Reforma ministerial ainda repercute e dólar fecha em queda nesta terça

O dólar comercial fechou em queda de 0,15% no mercado à vista, cotado a R$ 5,7580 para venda, em sessão de forte
volatilidade, com o mercado doméstico digerindo a reforma ministerial feita pelo presidente Jair Bolsonaro, além do exterior, em meio ao fortalecimento da divisa norte-americana ante boa parte das moedas pares e de
países emergentes com o avanço dos rendimentos das taxas de juros futuros dos títulos do governo norte-americano, as treasuries. Aqui, investidores começaram a tradicional disputa pela formação de preço da taxa Ptax – média
das cotações apuradas pelo Banco Central (BC) – de fim de mês.

Ao longo da sessão, o mercado doméstico reagiu à “troca de cadeiras” feita pelo presidente Bolsonaro ontem em seis ministérios, o que para a equipe econômica do banco Fator “roubou a cena”, mantendo a decepção dos
investidores com a situação do Orçamento deste ano em segundo plano.

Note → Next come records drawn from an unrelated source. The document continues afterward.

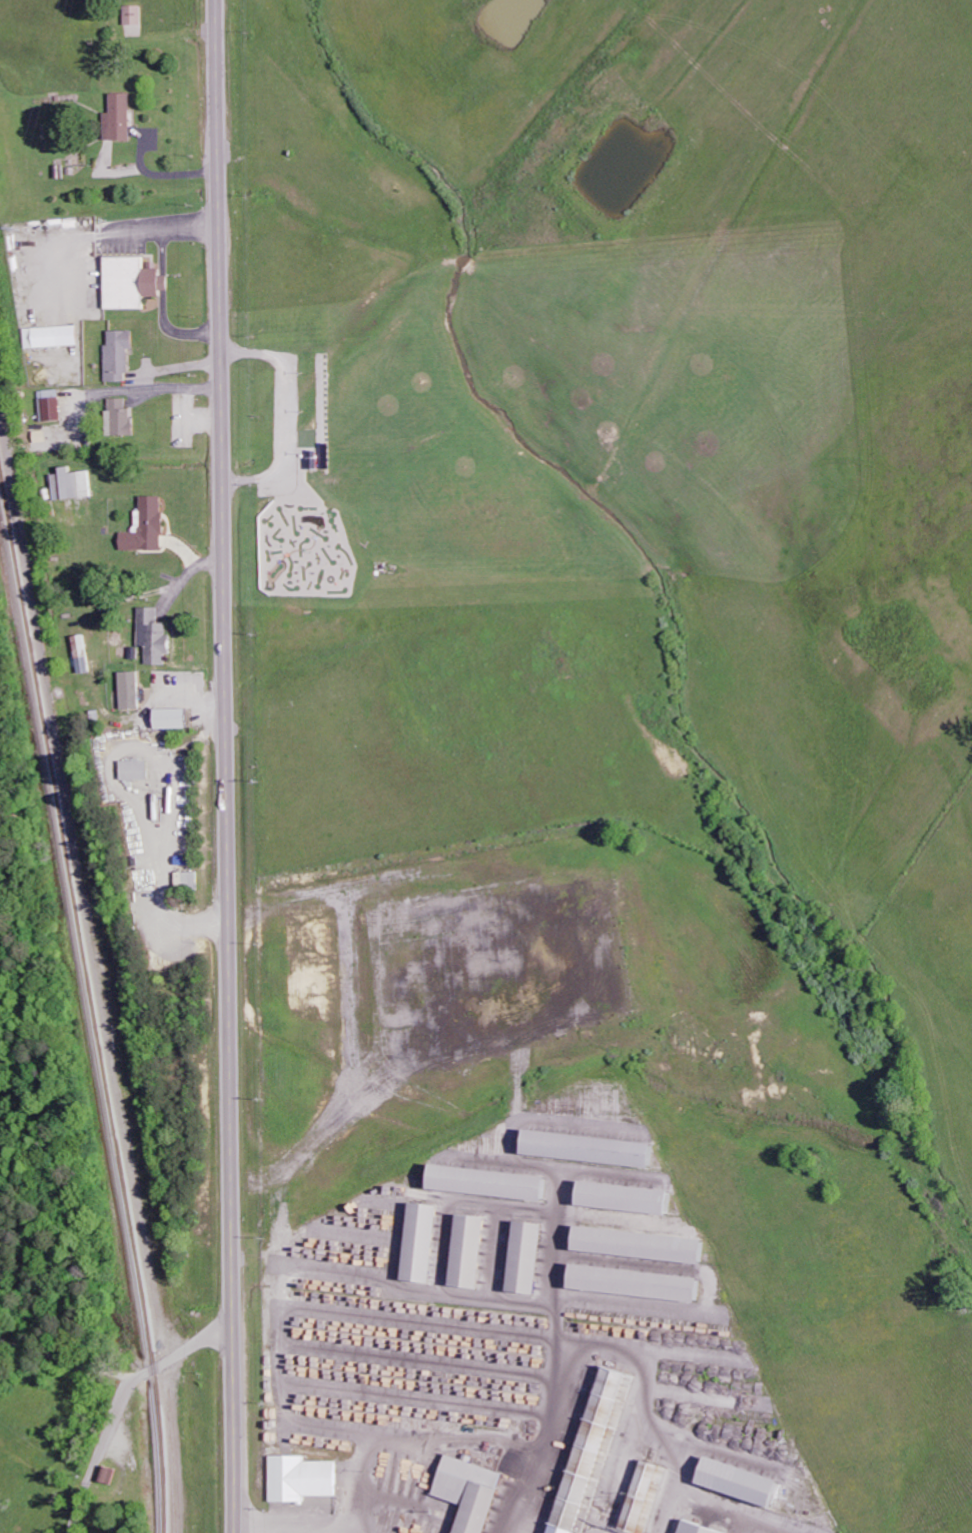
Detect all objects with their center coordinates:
building: (135, 15)
building: (120, 118)
building: (133, 282)
building: (53, 336)
building: (119, 355)
building: (52, 406)
building: (120, 418)
building: (73, 484)
building: (156, 637)
building: (83, 654)
building: (132, 690)
building: (175, 718)
road: (226, 766)
building: (136, 770)
building: (189, 879)
railway: (91, 999)
building: (595, 1150)
building: (494, 1184)
building: (630, 1198)
building: (426, 1244)
building: (645, 1246)
building: (531, 1259)
building: (641, 1284)
road: (123, 1404)
building: (597, 1447)
building: (303, 1479)
building: (744, 1483)
building: (473, 1492)
building: (647, 1498)
building: (698, 1528)

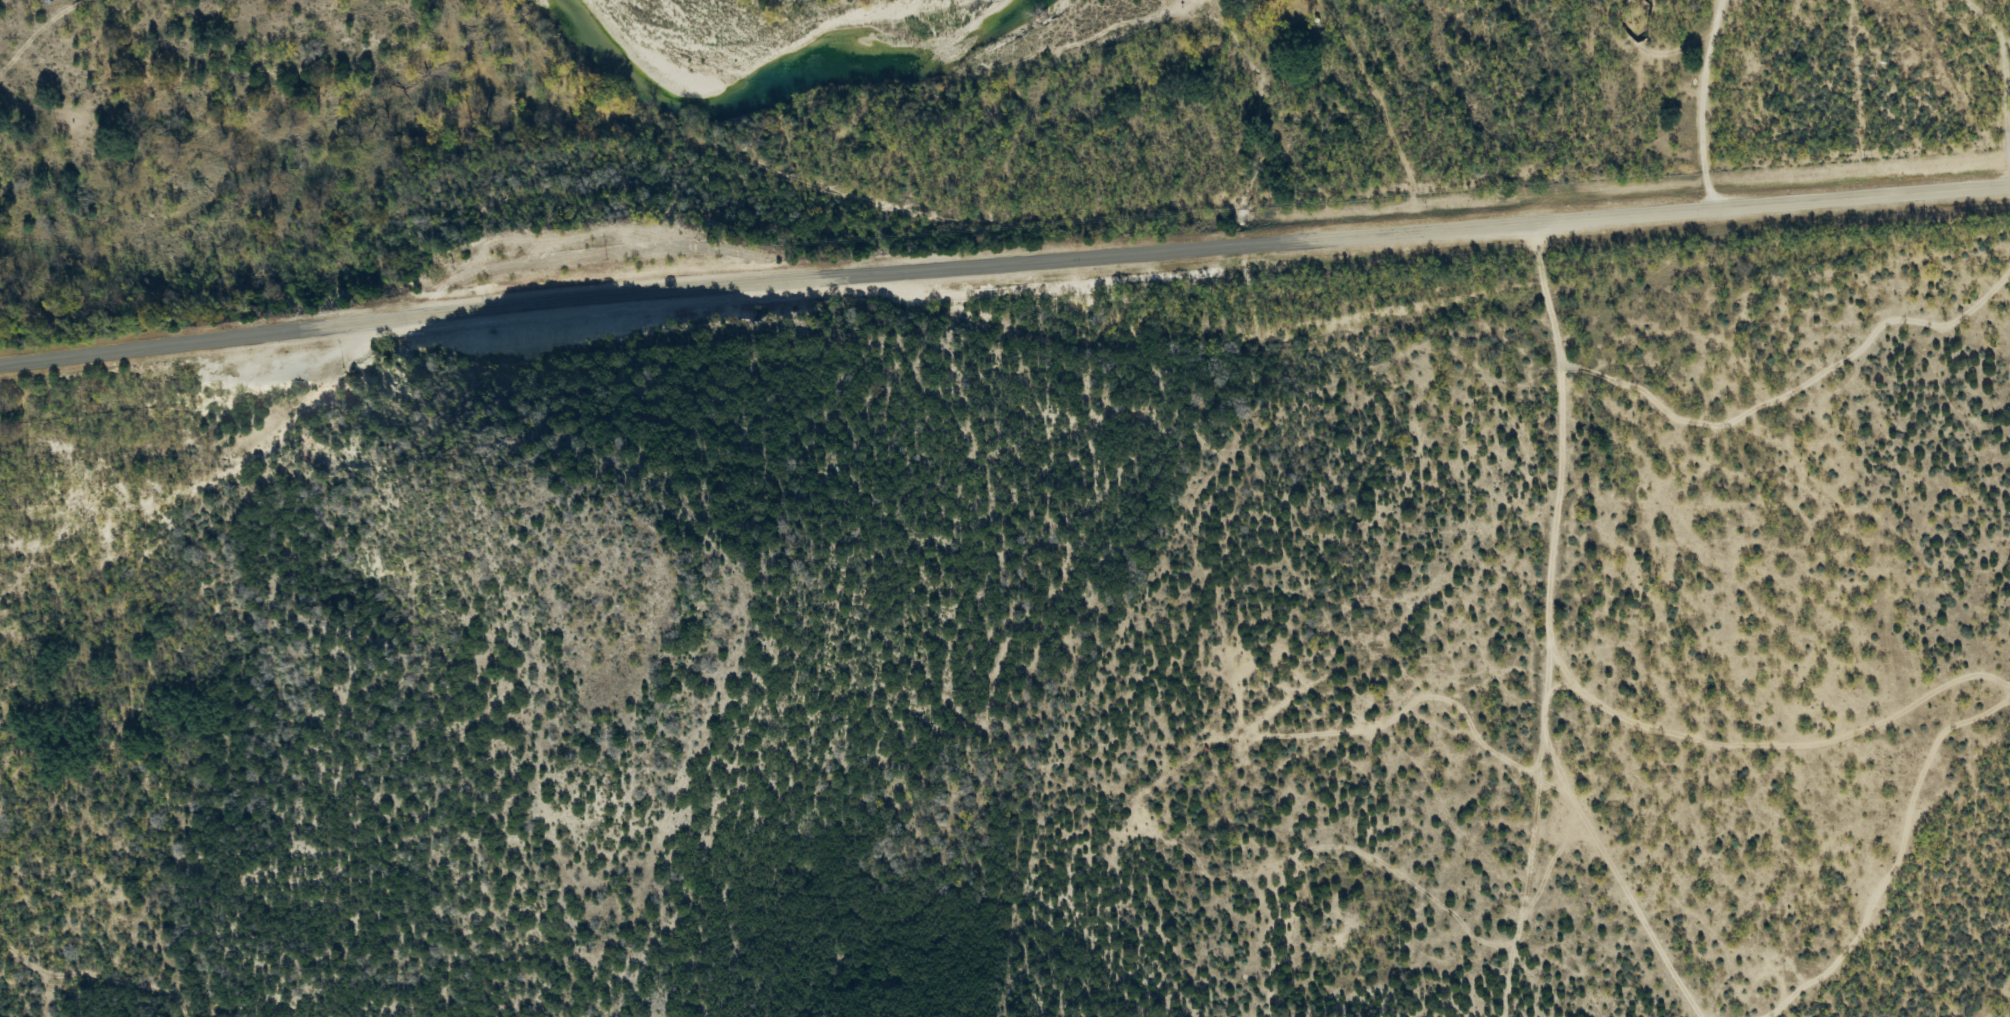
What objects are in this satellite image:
river: (832, 83)
road: (1699, 106)
road: (1003, 267)
road: (1545, 622)

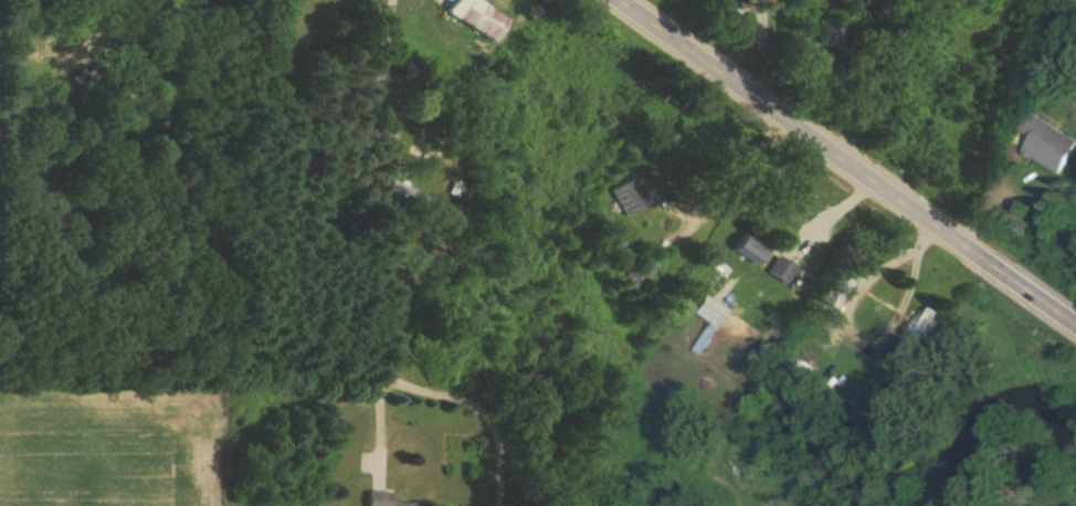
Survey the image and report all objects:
building: (713, 3)
building: (474, 16)
building: (828, 40)
building: (6, 54)
building: (1037, 131)
building: (424, 151)
road: (846, 161)
building: (405, 192)
building: (626, 196)
road: (380, 224)
building: (747, 247)
building: (613, 251)
building: (639, 272)
building: (834, 290)
building: (709, 310)
building: (915, 329)
building: (702, 339)
building: (383, 499)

“A alta do dólar contra as moedas fortes não foi replicada aqui. Embora o risco dos [mercados] emergentes tenha crescido, suas moedas tiveram ganhos contra o dólar”, comenta. Apesar da moeda operar fortalecida por toda a
sessão frente à boa parte das moedas pares e emergentes na esteira do avanço das treasuries. O vencimento de 10 anos operou acima dos 1,72% na sessão, em meio à expectativa de pressão inflacionária nos Estados Unidos.

Para o cientista político da Tendências Consultoria, Rafael Cortez, a reforma ministerial não reduz o cenário pessimista. “A reforma ministerial mostra mais o grau de fragilidade do governo e menos uma disposição para
mudança no ‘modus operandi’ governista. O objetivo é chegar a 2022, o que aumenta os riscos de ações voluntaristas, inclusive na seara econômica, mantendo o ambiente pautado por risco e volatilidade elevados”, reforça.

O diretor superintendente de câmbio da Correparti, Jefferson Rugik, acrescenta que, ao longo da tarde, investidores locais deram início à tradicional “briga” pela formação da Ptax de fim de mês. “Com vendidos já
tentando mostrar força”, diz.

Nesta quarta, 31, a previsão é de volatilidade na primeira parte dos negócios em meio à disputa da Ptax, entre comprados e vendidos no mercado doméstico. A agenda de indicadores chama a atenção com números sobre a criação de emprego no setor privado (ADP) norte-americano, em março, no qual a previsão é de abertura de 525 mil vagas. O indicador é uma prévia do relatório de empregos, o payroll, que será divulgado na sexta-feira.

O mercado ainda poderá reagir aos índices dos gerentes de compras (PMI, na sigla em inglês) sobre a atividade industrial e de serviços da China, neste mês, além da leitura preliminar da inflação na zona do euro, em março. Dado
que vem sendo monitorado pelo mercado.